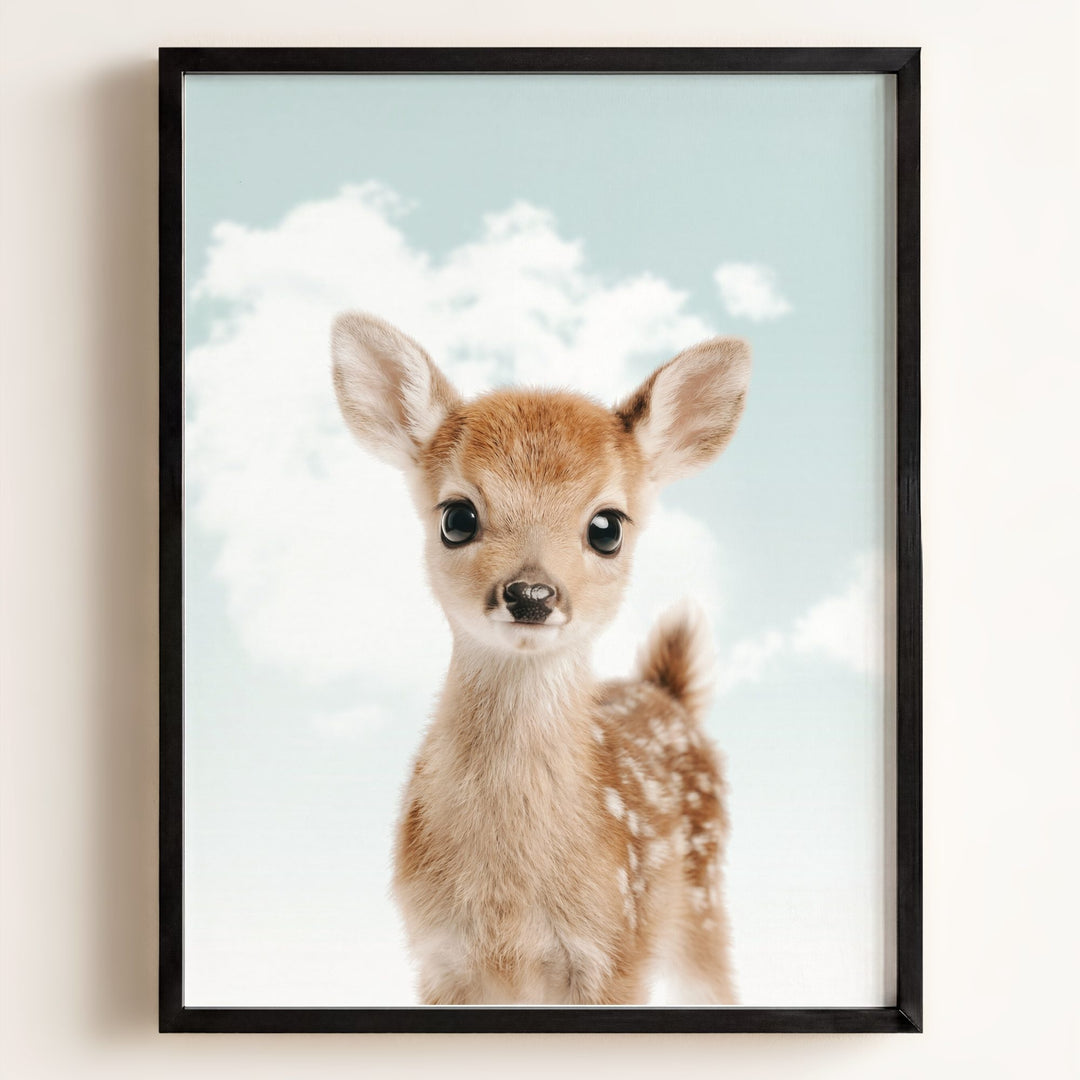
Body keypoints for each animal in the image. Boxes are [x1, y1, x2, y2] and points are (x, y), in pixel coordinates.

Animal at [331, 312, 751, 1005]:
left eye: (607, 526)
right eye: (457, 516)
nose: (531, 594)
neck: (509, 904)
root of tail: (667, 692)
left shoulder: (617, 950)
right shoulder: (438, 957)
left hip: (703, 902)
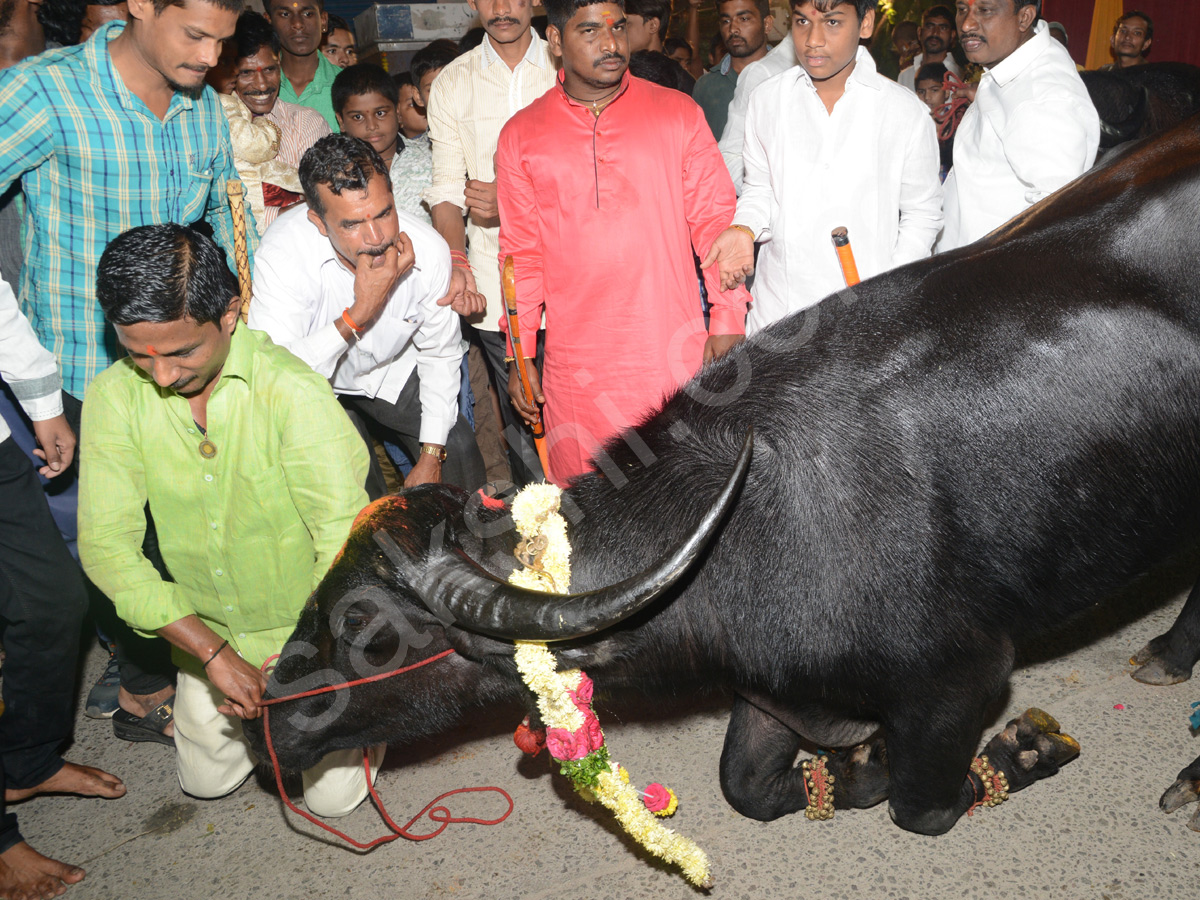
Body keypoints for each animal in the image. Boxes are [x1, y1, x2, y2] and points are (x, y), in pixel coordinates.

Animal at [243, 114, 1200, 840]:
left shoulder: (961, 680)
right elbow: (748, 787)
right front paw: (853, 767)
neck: (759, 525)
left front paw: (1017, 755)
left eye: (367, 630)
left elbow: (922, 807)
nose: (263, 719)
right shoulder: (775, 690)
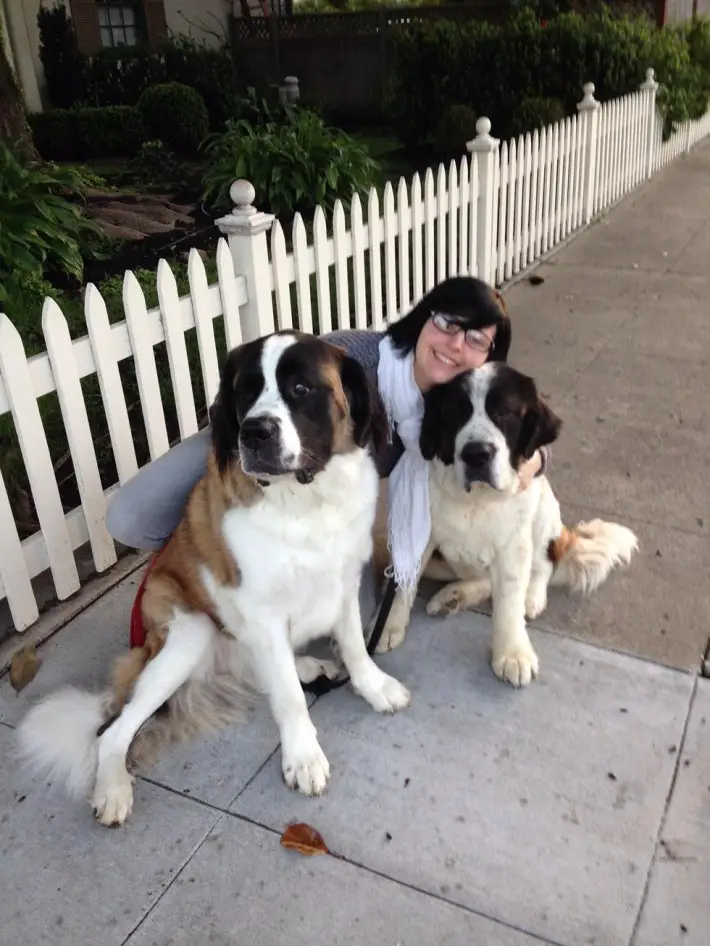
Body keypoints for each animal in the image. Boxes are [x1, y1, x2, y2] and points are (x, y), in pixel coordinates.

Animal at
● ● ●
→ ACTIVITY: Pictures aside, reproduce exactly the lines from the one containing "neck: (509, 904)" to the end of the listing above, both ends included.

→ ANSWER TO THE PROBLEM:
neck: (509, 904)
root of tail: (667, 692)
left shoulder: (617, 950)
right shoulder: (438, 957)
left hip: (703, 902)
Body keypoints for each animal in the image. Boxes are [x1, y1, x2, y2] and points are (x, y), in pixel coordinates.

Animal at [243, 114, 1200, 840]:
left shoulder: (961, 680)
right elbow: (748, 787)
right front paw: (853, 767)
neck: (759, 525)
left front paw: (1017, 755)
left eye: (367, 630)
left elbow: (922, 807)
nose: (263, 719)
right shoulder: (775, 690)
Body keypoints for each animal in the image. Boxes are [x1, y1, x2, y2] and points are (x, y), in pixel coordinates.

Animal at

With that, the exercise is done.